BC-DR

“Hacking” Site Recovery Manager (SRM) / a Storage Array Adapter

Duncan Epping · Jan 10, 2012 ·

** Disclaimer: This is for educational purposes, please don’t implement this in your production environment as it is not supported! **

Last week I received a question and I figured I would dive in to it this week. The question was if it is possible to fail-over LUNs using VMware Site Recovery Manager (SRM) which are not part of the Cluster which SRM “manages”. In other words, can I fail-over a LUN which is attached to a physical Windows Server or to a completely separate VMware Cluster? Before we continue, I did not hack SRM itself, neither did I make any changes to the SRA.

Lets briefly explain what SRM does normally when you go through the process of of creating a DR plan. Now this is slimmed down with only focussing on the relevant stuff for this question:

First it will discover the devices using the Storage Replication Adapter (SRA)
It then discovers all LUNs using the SRA
It show the replicated LUNs containing VMs to the admin
Admin can use these in his plan and “protect” the VMs appropriately

I decided to install SRM in a nested environment using the Celerra Uber VSA. I installed the VNX SRA and configured it and went through some of the log files just to find a piece of evidence that my plan is even possible. For Windows 2008 you can find the SRM Log Files in this location by the way:

%ALLUSERSPROFILE%\VMware\VMware vCenter Site Recovery Manager\Logs\

Other locations are documented in this KB. When I created the environment I created multiple LUNs with different sizes to make them easily recognizable. The LUN which is replicated but not exposed to our vCenter/SRM environment is 25GB and the LUN which is exposed is 30GB. This is what the log files showed me when I did a quick find on the size:

(Production) fsid=14 size=30000MB alloc=0MB dense  read-write
path=/srm01/fs14_T1_LUN1_BB005056AE32800000/fs14_T1_LUN1_BB005056AE32800000 (snapped)

(Production) fsid=16 size=25000MB alloc=0MB dense read-write
path=/vc01/fs16_T1_LUN2_BB005056AE32800000/fs16_T1_LUN2_BB005056AE32800000 (snapped)

As you can see both my 25GB and my 30GB LUN is listed. I added a name to it which also allows me to quickly identify it “srm01” and “vc01”, where “vc01” is the one which is not managed by SRM.

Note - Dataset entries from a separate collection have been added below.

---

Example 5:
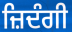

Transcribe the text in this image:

ਜ਼ਿਦੰਗੀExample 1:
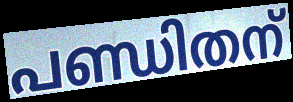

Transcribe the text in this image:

പണ്ഡിതന്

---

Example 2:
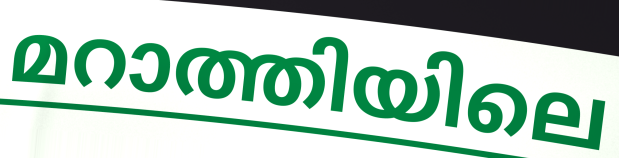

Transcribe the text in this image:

മറാത്തിയിലെ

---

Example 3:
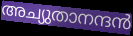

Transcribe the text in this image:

അച്യുതാനന്ദൻ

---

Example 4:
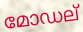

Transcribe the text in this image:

മോഡല്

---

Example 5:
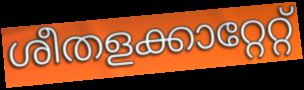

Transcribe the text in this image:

ശീതളക്കാറ്റേറ്റ്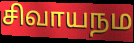
சிவாயநம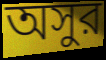
অসুরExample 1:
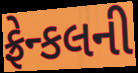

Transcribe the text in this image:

ફ્રેન્કલની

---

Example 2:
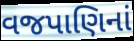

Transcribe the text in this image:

વજપાણિનાં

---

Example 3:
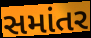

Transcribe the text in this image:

સમાંતર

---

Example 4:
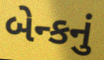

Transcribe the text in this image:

બેન્કનું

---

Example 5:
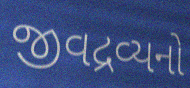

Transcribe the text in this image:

જીવદ્રવ્યનો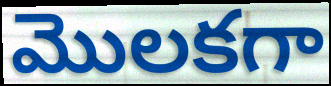
మొలకగాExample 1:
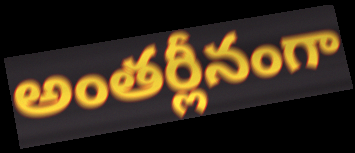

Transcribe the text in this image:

అంతర్లీనంగా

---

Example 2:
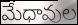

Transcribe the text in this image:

మేధావుల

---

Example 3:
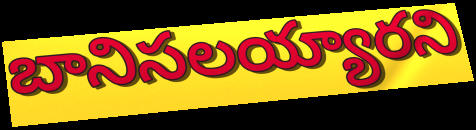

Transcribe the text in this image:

బానిసలయ్యారని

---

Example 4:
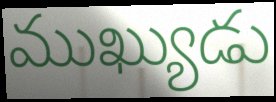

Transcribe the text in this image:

ముఖ్యుడు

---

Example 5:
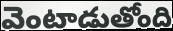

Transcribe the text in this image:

వెంటాడుతోంది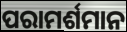
ପରାମର୍ଶମାନ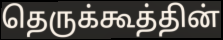
தெருக்கூத்தின்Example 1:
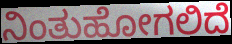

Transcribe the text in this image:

ನಿಂತುಹೋಗಲಿದೆ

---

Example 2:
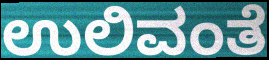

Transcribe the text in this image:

ಉಲಿವಂತೆ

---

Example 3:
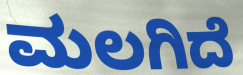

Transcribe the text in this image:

ಮಲಗಿದೆ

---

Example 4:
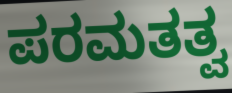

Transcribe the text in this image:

ಪರಮತತ್ವ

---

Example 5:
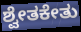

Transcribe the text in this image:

ಶ್ವೇತಕೇತುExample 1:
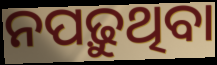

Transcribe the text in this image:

ନପଢ଼ୁଥିବା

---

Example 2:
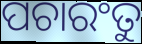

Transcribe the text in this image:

ପଚାରଂତୁ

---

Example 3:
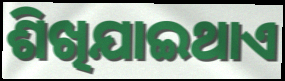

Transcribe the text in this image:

ଶିଖିଯାଇଥାଏ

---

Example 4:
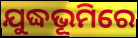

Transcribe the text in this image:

ଯୁଦ୍ଧଭୂମିରେ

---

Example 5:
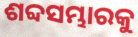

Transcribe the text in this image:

ଶବ୍ଦସମ୍ଭାରକୁ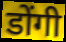
डोंगी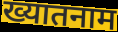
ख्यातनाम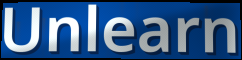
UnlearnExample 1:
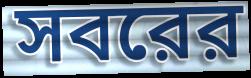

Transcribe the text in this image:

সবরের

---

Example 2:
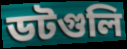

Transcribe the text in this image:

ডটগুলি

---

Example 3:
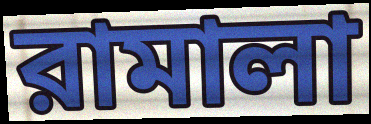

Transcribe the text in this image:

রামালা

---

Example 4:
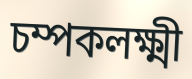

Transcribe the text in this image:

চম্পকলক্ষ্মী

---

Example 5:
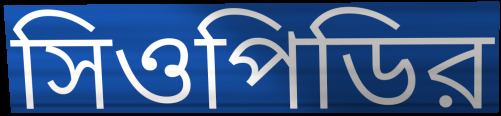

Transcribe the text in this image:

সিওপিডিরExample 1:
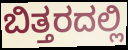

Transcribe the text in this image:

ಬಿತ್ತರದಲ್ಲಿ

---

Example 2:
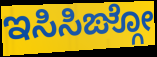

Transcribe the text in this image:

ಇಸಿಸಿಙ್ಗೋ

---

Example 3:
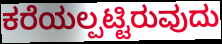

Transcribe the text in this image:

ಕರೆಯಲ್ಪಟ್ಟಿರುವುದು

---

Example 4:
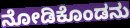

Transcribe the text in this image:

ನೋಡಿಕೊಂಡನು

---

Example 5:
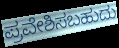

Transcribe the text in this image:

ಪ್ರವೇಶಿಸಬಹುದು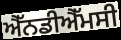
ਐੱਨਡੀਐੱਮਸੀ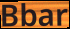
BbarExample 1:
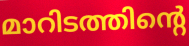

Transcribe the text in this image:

മാറിടത്തിന്റെ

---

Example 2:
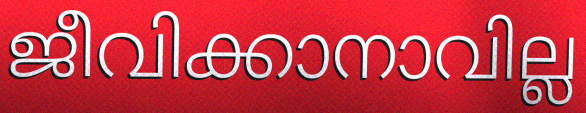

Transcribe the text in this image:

ജീവിക്കാനാവില്ല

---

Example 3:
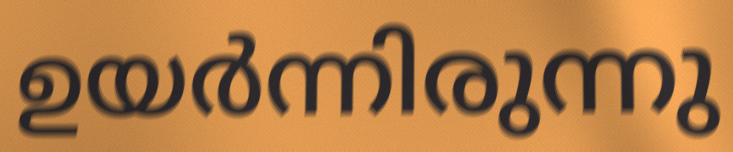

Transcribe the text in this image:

ഉയർന്നിരുന്നു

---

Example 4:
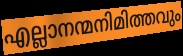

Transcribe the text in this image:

എല്ലാനന്മനിമിത്തവും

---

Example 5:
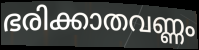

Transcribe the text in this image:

So how does SRM get this information? Well it is actually pretty straight forward, SRM calls a script which is part of the SRA. SRM feeds this script XML. This XML code contains the commands / details required. I’ve written about this a long time ago when I was troubleshooting SRM and it is still applicable:

perl command.pl < file.xml

Now the XML file is of course key here… How does that need to be structured and can we use, or should I say abuse, it to do a fail-over of a LUN which is not “managed” by SRM/vCenter. Well I started digging and it turns out to be fairly straight forward. Keep in mind the disclaimer at the top though, this is not what the SRA’s were intended for… this is purely for educational purposes and far from supported. Again the logfiles exposed a lot of details here, but I stripped it down to make it readable. This is the response from the SRA when SRM asked for details on which devices are available:

2012-01-09T12:14:53.583-08:00 [05388 verbose 'SraCommand' opID=7D6C5634-00000023] discoverDevices responded with:
--> <?xml version="1.0" encoding="UTF-8" standalone="yes"?>
--> <SourceDevice state="read-write" id="1-1">
--> <Name>fs14_T1_LUN1_BB005056AE32800000</Name>
--> <Identity>
--> <Wwn>60:06:04:8c:ab:b2:88:c0:59:40:72:24:1b:5f:77:72</Wwn>
--> </Identity>
--> <TargetDevice key="fs14_T1_LUN1_BB005056AE32800000_fs10_T1_LUN1_BB005056AE32820000"/>
--> </SourceDevice>
--> <SourceDevice state="read-write" id="1-2">
--> <Name>fs16_T1_LUN2_BB005056AE32800000</Name>
--> <Identity>
--> <Wwn>60:06:04:8c:b8:50:22:96:0c:0b:bf:d8:59:0b:a1:75</Wwn>
--> </Identity>
--> <TargetDevice key="fs16_T1_LUN2_BB005056AE32800000_fs12_T1_LUN3_BB005056AE32820000"/>
--> </SourceDevice>
--> </SourceDevices>

Now if you look at SRM and try to make a Protection Group plan you will quickly discover that only those Datastores which have a VM hosted on there can be added. This is shown in the screenshot below.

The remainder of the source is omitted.